Option b: Community members organize and operate the servers themselves, connect them to the pools, and are reimbursed for server costs as part of their compensation.

Option a) allows RAC to control distribution and providers, option b) enables a more open architecture.

Server Specs:
A server capable of handling a 2 TB database plus a data-generating node is estimated at $500–$600 per month.
Examples:
Hetzner (AMD EPYC™ 9454P, 2 × 3.84 TB NVMe, 256 GB RAM): ~€320
OVH similar configuration: ~€450

Admin Compensation:
Intended as a budget rate for administrative tasks rather than a full commercial salary,
reflecting the current tight financial situation.

Total Budget:
Starting with seven operators (including one Stokenet server), the total monthly cost could be under $6,000 (If it is possible to keep the servers per gateway and the compensation below $800).
Compensation would be subject to performance and uptime (with deductions for unannounced downtimes).

Server costs (server rental, compensation for operators) account for the largest share of the concept’s costs. It may be possible to further reduce costs by using alternative providers to Cloudflare (e.g., Bunny CDN https://bunny.net).

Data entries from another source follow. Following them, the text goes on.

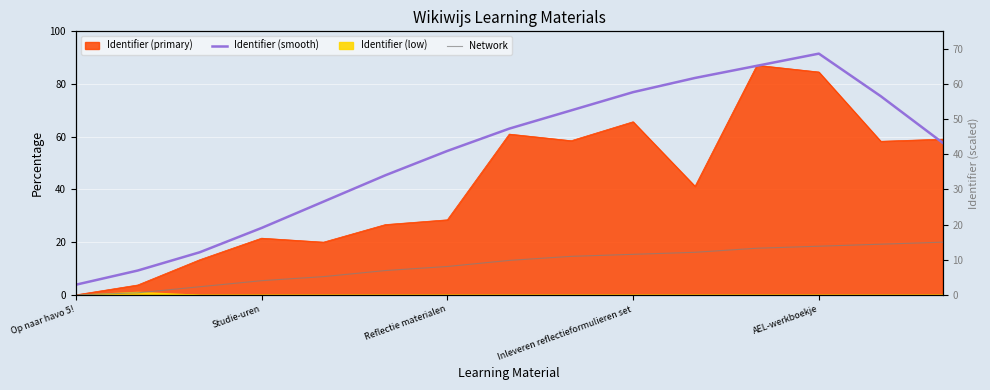

True or false: Identifier (smooth) and Network cross at least once.

False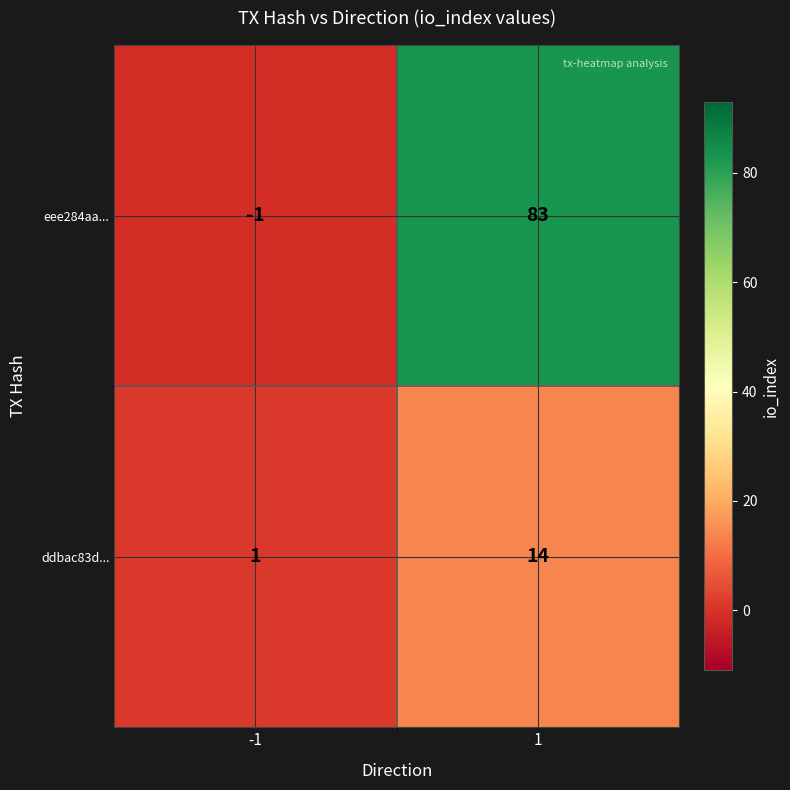

How many data points in eee284aa... are less than 83?

1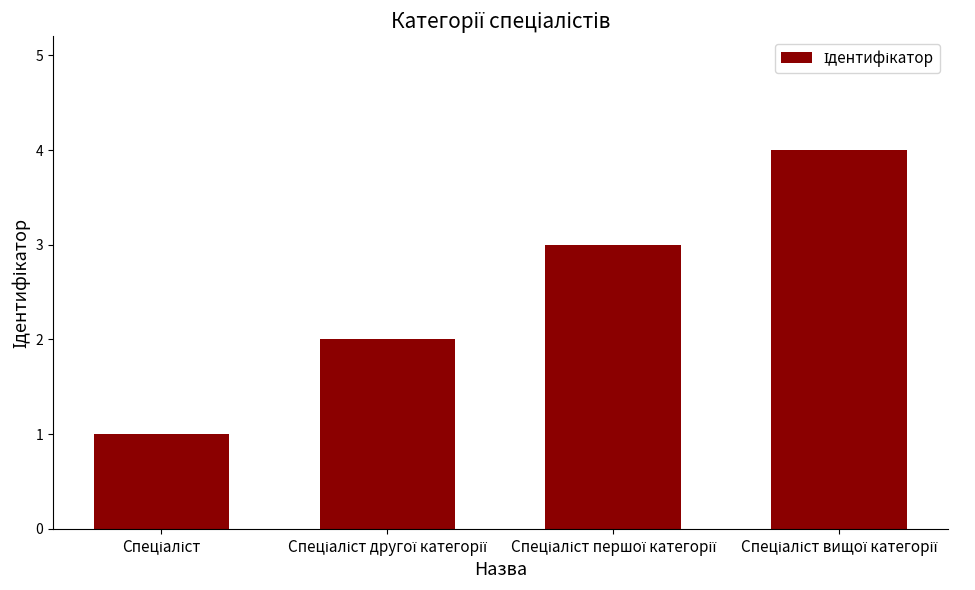

What is the greatest value displayed?

4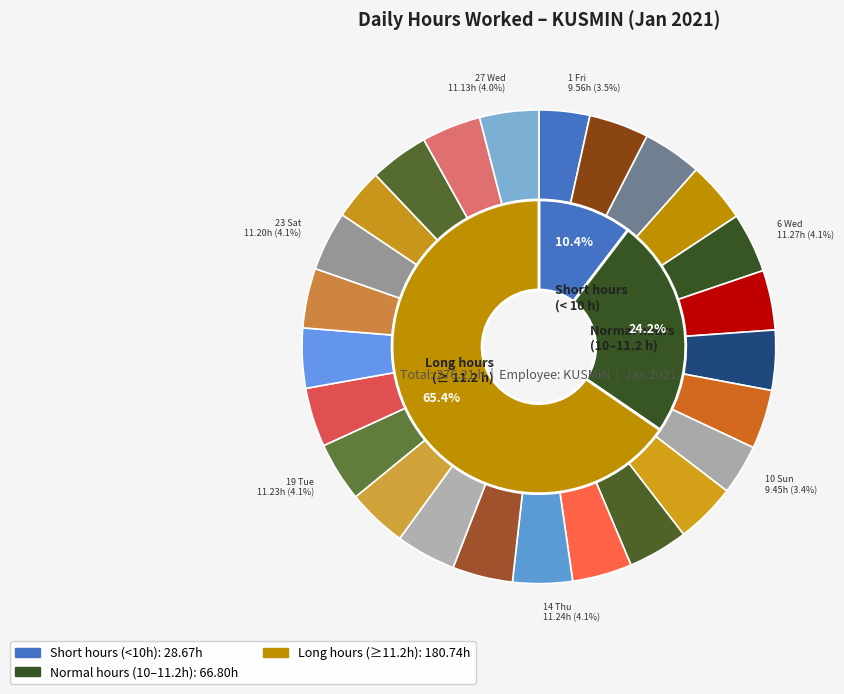

What percentage is the 1 Fri slice, to the nearest percent?

3%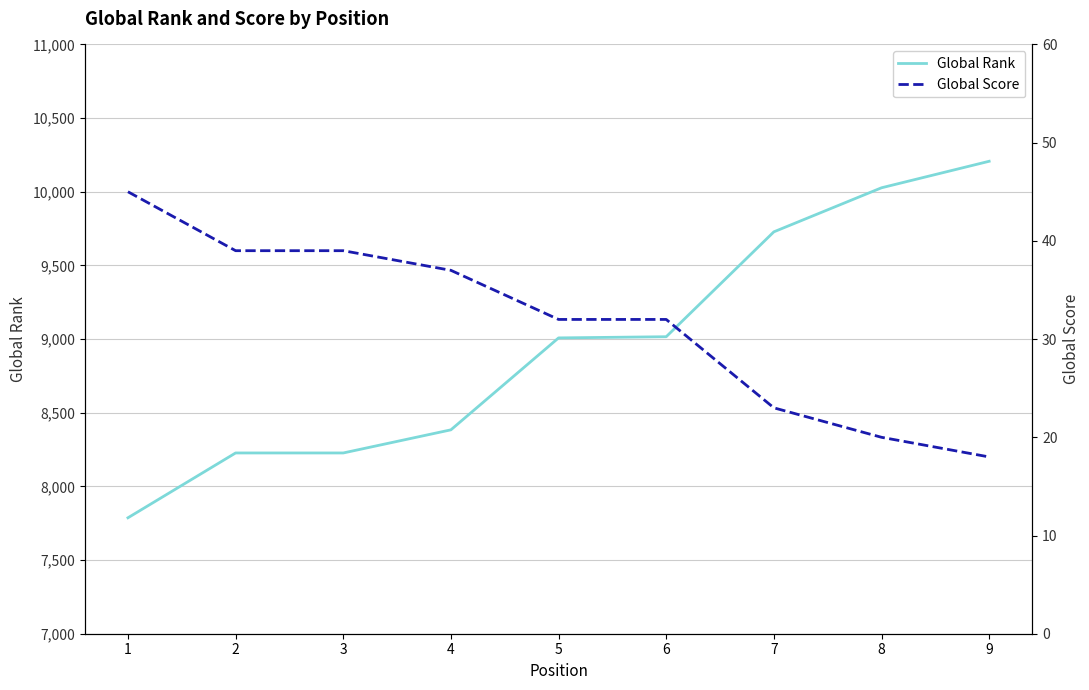

The Global Score series shows 9 at 8. True or false?

False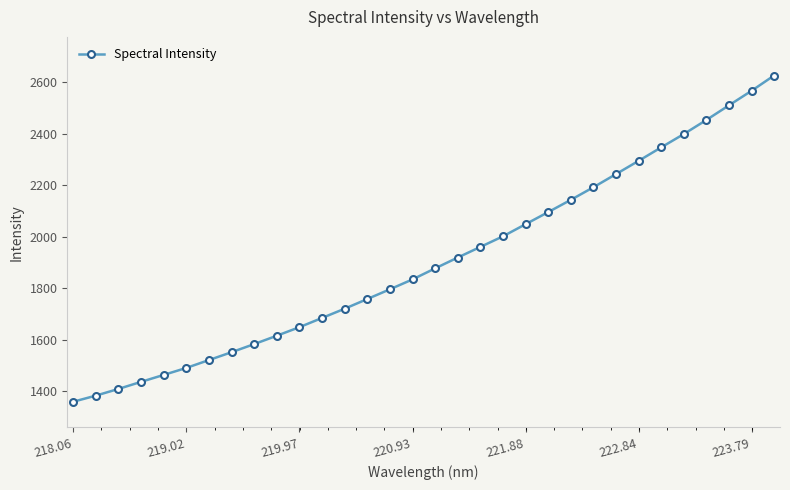

What is the average value?

1904.0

linuxx · 11 February 2026 22:17

On these i go in two ways . First the “projects” that are sucking huge querys on gateways must to be obligated to download by quotas. If they need still that amount of querys then…go on his own gateway or some mechanish that they must to pay for the querys. And second with scalability of course on mind put the minimal amount of servers, probably 5 , 2 on 2 geo areas is enoght for the current use of the net and 1 stokenet , specially if we put quotas on the amount of querys these of course will go to download the load on the servers and the hardware needed to run its. But in general these is a very good aproach. THKS Michael.

StakingCoins · 15 February 2026 18:36

What about a more cost effective active-active policy?

All gateways are active but with two distinct maintenance windows

Michael · 15 February 2026 20:14

That is the plan. In normal operation, all servers are in the active pool. During an update they are they removed from the active pool step by step, updated and assigned to the inactive pool. Once there are enough updated servers in the inactive pool, the switch is made and the inactive pool becomes the active pool. For users, it then looks as if this pool has been updated. (Ideally, all three pools are switched over at the same time).

During maintenance, a server can be removed from the pool and reconnected after maintenance. If the other servers in the pool experience a problem during this time, Cloudflare will automatically forward requests to other pools. Users may notice a slightly longer response time, but access should continue to function.

The minimum start would be a mainnet server assigned to all three pools and a stokenet server. Whether the desired performance could be achieved with this would have to be tested.
Furthermore, there would be no redundancy in the event of a failure, which I consider to be a rather risky strategy.